Darpa is getting ready to hand out 24-month research contracts to defense contractors Textron or General Atomics for the next phase of its High Energy Liquid Laser Area Defense System (HELLADS) program. In the works since 2003, the program is now looking to “build and ground-test” a 150 kilowatt laser weighing about 750 kilograms early in 2012. If it works, the result would not only be a power-to-weight ratio ten times better than existing laser systems. It could mean the next step in giving the U.S. a fleet of laser-blasting aircraft.
Lasers all work in pretty much the same way: Excite certain kinds of atoms, and light particles — photons — radiate out. Reflect that light back into the excited atoms, and more photons appear. But performance varies wildly, depending on the kind of “gain medium” — the type of atoms — you use to generate the beam. Textron is looking to use thin crystal slabs, if it gets the HELLADS contract. But those kind of lasers can rapidly overheat and suffer damage (a laser with a 50% efficiency generates the same amount of waste heat as the energy in the beam). A “liquid laser” like General Atomics approach to HELLADS should be less vulnerable to this, since the liquid can be cooled by circulation.
It’s one of several new ray gun research projects the military is launching, as laser weapons draw closer and closer to reality. The U.S. Air Force wants to figure out how the blasters will be incorporated into the national airspace and air traffic control system.
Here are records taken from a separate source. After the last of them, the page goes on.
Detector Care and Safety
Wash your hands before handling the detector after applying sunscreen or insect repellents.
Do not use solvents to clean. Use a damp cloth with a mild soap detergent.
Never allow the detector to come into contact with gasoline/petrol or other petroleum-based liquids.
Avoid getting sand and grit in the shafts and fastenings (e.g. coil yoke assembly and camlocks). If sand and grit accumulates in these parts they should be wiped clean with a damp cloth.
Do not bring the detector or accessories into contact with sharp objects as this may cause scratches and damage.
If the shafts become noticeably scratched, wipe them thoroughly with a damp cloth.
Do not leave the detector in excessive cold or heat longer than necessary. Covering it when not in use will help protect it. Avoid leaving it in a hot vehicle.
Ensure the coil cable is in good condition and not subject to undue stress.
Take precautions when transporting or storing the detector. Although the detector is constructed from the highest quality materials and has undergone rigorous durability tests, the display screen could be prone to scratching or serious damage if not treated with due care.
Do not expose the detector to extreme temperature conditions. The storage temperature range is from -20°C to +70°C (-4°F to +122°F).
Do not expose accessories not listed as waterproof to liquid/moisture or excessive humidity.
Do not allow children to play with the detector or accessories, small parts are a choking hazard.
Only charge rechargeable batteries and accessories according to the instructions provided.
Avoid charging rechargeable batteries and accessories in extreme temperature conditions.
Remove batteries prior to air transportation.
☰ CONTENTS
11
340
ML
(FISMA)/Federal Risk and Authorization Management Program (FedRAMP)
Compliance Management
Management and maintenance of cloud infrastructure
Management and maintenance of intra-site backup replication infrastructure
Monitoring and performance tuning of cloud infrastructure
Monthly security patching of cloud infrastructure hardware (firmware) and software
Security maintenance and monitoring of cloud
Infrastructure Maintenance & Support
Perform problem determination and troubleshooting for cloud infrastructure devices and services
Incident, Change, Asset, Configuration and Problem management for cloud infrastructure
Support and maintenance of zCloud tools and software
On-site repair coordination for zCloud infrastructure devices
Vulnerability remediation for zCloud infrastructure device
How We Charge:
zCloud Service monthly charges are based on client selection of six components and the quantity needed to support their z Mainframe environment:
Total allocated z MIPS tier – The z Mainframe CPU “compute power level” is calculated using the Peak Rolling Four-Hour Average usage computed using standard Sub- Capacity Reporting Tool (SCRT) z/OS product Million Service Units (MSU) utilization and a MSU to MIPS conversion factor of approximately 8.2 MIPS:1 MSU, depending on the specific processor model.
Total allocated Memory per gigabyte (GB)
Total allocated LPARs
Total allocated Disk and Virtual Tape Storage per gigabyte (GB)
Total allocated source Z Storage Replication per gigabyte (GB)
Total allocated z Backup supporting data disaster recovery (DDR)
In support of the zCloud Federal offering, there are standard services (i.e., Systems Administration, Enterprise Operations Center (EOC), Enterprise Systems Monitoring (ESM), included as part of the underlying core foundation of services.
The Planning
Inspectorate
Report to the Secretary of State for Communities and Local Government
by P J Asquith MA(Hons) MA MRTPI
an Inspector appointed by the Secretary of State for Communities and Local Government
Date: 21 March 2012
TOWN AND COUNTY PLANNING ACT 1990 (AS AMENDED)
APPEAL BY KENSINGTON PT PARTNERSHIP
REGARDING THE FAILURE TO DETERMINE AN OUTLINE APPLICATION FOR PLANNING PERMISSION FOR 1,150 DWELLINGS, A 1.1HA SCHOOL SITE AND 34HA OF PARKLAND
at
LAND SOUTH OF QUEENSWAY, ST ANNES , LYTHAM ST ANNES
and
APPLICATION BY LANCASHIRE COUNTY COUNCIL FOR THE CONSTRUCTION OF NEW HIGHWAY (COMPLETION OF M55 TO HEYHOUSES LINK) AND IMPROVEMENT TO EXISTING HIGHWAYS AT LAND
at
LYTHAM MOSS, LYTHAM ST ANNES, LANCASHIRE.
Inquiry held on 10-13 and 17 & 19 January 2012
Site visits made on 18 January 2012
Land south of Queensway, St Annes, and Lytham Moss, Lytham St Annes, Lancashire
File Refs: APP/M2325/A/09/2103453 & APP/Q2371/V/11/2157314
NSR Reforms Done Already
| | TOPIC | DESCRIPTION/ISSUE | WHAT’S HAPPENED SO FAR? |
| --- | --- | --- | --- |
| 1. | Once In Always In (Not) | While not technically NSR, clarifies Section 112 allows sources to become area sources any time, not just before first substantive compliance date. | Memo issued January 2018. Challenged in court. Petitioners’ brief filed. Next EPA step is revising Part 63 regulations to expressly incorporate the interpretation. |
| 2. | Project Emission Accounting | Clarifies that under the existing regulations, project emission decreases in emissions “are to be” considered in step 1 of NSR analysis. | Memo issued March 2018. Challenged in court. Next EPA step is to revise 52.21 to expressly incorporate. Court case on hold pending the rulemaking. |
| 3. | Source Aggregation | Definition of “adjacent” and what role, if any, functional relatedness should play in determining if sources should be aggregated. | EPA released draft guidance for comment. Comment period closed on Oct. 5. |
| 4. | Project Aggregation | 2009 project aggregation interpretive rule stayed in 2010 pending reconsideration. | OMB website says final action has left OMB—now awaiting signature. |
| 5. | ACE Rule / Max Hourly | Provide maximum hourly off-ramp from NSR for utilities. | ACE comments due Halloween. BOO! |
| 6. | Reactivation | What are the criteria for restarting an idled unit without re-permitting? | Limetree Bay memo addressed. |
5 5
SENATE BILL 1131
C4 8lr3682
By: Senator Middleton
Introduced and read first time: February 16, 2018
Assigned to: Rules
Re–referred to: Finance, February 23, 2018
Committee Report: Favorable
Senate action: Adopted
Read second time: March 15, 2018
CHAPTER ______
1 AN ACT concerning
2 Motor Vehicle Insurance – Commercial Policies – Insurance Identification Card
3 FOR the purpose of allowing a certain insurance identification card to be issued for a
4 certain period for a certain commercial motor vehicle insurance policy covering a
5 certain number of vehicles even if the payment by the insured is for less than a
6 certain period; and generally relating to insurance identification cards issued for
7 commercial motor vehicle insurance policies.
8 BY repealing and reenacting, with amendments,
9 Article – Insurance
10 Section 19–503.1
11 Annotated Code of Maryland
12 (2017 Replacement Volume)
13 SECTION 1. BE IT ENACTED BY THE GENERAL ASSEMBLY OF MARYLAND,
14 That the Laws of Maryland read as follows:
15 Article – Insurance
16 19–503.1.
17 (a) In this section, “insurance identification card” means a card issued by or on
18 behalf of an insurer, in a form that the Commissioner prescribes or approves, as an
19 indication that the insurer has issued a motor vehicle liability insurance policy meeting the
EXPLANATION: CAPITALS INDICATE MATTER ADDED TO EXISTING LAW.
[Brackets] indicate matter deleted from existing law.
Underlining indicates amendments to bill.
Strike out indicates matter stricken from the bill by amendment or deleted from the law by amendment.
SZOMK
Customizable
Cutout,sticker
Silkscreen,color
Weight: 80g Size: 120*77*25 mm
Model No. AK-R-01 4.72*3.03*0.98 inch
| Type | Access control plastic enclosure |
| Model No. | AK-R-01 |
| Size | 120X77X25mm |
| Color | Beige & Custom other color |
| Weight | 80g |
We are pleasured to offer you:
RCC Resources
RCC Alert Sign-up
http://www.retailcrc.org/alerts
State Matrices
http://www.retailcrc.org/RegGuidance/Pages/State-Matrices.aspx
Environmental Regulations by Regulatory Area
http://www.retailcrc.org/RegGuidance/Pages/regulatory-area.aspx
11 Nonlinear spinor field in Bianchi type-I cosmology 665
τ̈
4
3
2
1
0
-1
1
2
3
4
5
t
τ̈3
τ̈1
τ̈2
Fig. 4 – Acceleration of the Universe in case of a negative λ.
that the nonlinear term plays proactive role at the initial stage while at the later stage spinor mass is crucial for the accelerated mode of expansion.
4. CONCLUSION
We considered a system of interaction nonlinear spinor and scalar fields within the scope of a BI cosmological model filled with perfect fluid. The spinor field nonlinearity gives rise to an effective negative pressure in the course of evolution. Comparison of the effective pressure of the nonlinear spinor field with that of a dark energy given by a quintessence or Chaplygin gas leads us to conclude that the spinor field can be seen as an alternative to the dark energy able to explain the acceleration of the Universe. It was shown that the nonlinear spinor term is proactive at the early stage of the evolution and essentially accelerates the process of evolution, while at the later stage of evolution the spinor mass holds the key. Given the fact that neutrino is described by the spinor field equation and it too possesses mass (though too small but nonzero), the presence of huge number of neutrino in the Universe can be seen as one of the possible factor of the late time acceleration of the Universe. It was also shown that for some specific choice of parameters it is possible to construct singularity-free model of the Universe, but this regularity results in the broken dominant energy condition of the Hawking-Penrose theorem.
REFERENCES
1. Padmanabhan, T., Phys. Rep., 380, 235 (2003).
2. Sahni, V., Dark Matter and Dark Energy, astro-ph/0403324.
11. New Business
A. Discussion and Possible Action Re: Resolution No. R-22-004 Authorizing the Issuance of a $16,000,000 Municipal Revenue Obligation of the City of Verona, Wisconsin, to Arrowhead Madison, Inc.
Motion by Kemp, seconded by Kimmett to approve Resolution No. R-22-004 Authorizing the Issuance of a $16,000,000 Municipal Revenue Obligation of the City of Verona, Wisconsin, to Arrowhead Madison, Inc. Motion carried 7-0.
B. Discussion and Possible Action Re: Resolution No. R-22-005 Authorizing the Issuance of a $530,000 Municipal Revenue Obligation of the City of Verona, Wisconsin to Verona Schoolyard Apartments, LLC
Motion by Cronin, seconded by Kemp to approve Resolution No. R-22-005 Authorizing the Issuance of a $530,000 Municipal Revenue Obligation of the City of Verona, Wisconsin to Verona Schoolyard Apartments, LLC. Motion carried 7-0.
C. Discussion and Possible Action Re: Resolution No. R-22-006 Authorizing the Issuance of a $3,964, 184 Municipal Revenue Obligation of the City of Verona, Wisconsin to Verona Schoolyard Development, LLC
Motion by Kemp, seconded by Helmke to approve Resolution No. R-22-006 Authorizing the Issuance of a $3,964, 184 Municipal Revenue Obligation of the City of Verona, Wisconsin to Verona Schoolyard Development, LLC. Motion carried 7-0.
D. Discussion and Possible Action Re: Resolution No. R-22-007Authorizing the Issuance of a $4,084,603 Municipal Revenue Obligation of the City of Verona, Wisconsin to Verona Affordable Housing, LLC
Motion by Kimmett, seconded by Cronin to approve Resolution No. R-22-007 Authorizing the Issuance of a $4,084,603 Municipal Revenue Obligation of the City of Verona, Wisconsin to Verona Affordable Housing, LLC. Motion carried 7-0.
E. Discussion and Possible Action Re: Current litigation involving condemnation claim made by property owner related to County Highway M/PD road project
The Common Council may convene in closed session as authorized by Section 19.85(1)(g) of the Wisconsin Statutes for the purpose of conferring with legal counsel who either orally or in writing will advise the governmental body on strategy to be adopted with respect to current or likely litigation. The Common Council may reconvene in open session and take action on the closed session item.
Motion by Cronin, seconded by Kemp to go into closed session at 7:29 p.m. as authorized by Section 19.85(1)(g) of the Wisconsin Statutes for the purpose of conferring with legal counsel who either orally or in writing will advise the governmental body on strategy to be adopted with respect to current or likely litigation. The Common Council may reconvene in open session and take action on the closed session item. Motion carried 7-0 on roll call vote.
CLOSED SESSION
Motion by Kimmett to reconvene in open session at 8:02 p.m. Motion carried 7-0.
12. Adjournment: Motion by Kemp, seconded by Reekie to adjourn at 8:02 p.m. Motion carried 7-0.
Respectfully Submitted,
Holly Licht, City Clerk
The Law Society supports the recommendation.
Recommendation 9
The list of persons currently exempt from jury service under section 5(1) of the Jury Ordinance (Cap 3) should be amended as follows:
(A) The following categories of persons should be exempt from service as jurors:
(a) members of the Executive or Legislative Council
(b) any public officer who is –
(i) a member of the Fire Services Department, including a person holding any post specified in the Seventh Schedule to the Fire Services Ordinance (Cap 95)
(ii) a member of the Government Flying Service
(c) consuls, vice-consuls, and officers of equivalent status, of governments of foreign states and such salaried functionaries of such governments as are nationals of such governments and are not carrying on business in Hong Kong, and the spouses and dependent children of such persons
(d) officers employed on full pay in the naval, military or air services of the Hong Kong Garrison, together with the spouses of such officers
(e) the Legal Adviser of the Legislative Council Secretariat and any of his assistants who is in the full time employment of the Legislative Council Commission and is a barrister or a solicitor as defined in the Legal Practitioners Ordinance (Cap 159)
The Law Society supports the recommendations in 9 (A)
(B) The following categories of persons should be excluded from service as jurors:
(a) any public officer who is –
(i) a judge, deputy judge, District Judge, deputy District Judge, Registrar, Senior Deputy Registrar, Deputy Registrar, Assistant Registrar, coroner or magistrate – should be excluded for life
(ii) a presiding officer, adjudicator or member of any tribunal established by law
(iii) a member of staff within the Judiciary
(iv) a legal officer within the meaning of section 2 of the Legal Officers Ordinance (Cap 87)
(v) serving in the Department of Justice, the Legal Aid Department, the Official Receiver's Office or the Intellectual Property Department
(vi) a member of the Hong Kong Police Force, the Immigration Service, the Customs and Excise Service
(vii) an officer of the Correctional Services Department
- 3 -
The Navy, meanwhile, is looking to build “small, lightweight, and efficient packaging” to protect sensors from energy weapon attacks.
A specially modified 46th Test Wing NC-130H aircraft equipped with the Advanced Tactical Laser weapon system fired its laser while flying over White Sands Missile Range, N.M., successfully hitting a target board located on the ground. Equipped with a chemical laser, a beam control system, sensors and weapon-system consoles, the ATL is designed to damage, disable or destroy targets with little or no collateral damage.